6 Combining Commands
6.1 The |
Pipe
In the previous section we ended with an exercise where we counted the number of lines matching the word “Alpha” in several CSV files containing variant classification of coronavirus virus samples from several countries.
We achieved this in three steps:
- Combine all CSV files into one:
cat *_variants.csv > all_countries.csv
. - Create a new file containing only the lines that match our pattern:
grep "Alpha" all_countries.csv > alpha.csv
- Count the number of lines in this new file:
wc -l alpha.csv
But what if we now wanted to search for a different pattern, for example “Delta”? It seems unpractical to keep creating new files every time we want to ask such a question from our data.
This is where one of the shell’s most powerful feature becomes handy: the ease with which it lets us combine existing programs in new ways.
The way we can combine commands together is using a pipe, which uses the special operator |
. Here is our example using a pipe:
cat *_variants.csv | grep "Alpha" | wc -l
Notice how we now don’t specify an input to either grep
nor wc
. The input is streamed automatically from one tool to another through the pipe. So, the output of cat
is sent to grep
and the output from grep
is then sent to wc
.
6.2 Cut, Sort, Unique & Count
Let’s now explore a few more useful commands to manipulate text that can be combined to quickly answer useful questions about our data.

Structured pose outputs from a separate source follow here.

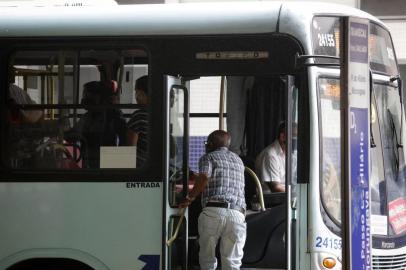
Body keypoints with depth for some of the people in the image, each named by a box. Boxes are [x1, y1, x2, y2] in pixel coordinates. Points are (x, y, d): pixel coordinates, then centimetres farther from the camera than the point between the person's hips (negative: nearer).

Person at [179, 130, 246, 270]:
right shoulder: (238, 160, 29)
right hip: (237, 214, 4)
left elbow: (204, 178, -10)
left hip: (213, 211, -4)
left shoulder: (208, 157, 11)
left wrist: (190, 197, 2)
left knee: (207, 258, 6)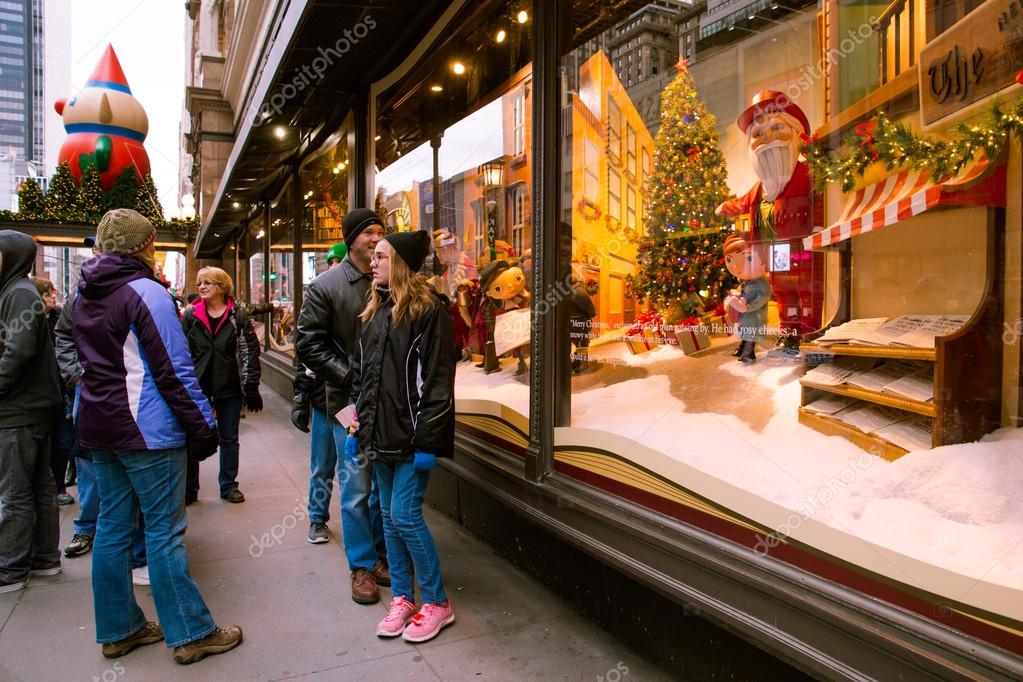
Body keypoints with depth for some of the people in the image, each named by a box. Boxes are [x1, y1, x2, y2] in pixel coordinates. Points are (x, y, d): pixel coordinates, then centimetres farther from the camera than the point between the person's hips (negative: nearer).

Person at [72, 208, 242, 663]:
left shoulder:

Let’s start with the command cut
, which is used to extract sections from each line of its input. For example, let’s say we wanted to retrieve only the second field (or column) of our CSV file, which contains the clade classification of each of our omicron samples:
cat *_variants.csv | cut -d "," -f 2
clade
20I (Alpha; V1)
20A
20I (Alpha; V1)
20A
... (more output omitted) ...
The two options used with this command are:
-d
defines the delimiter used to separate different parts of the line. Because this is a CSV file, we use the comma as our delimiter. The tab is used as the default delimiter.-f
defines the field or part of the line we want to extract. In our case, we want the second field (or column) of our CSV file. It’s worth knowing that you can specify more than one field, so for example if you had a CSV file with more columns and wanted columns 3 and 7 you could set-f 3,7
.
The next command we will explore is called sort
, which sorts the lines of its input alphabetically (default) or numerically (if using the -n
option). Let’s combine it with our previous command to see the result:
cat *_variants.csv | cut -d "," -f 2 | sort
19B
19B
20A
20A
20A
20A
20A
20A
20A
20A
... (more output omitted) ...
You can see that the output is now sorted alphabetically.
The sort
command is often used in conjunction with another command: uniq
. This command returns the unique lines in its input. Importantly, it only works as intended if the input is sorted. That’s why it’s often used together with sort
.
Let’s see it in action, by continuing building our command:
cat *_variants.csv | cut -d "," -f 2 | sort | uniq
19B
20A
20B
20C
20E (EU1)
20I (Alpha; V1)
21A (Delta)
21I (Delta)
21J (Delta)
21K (Omicron)
21L (Omicron)
21M (Omicron)
NA
clade
We can see that now the output is de-duplicated, so only unique values are returned. And so, with a few simple commands, we’ve answered a very useful question from our data: what are the unique variants in our collection of samples?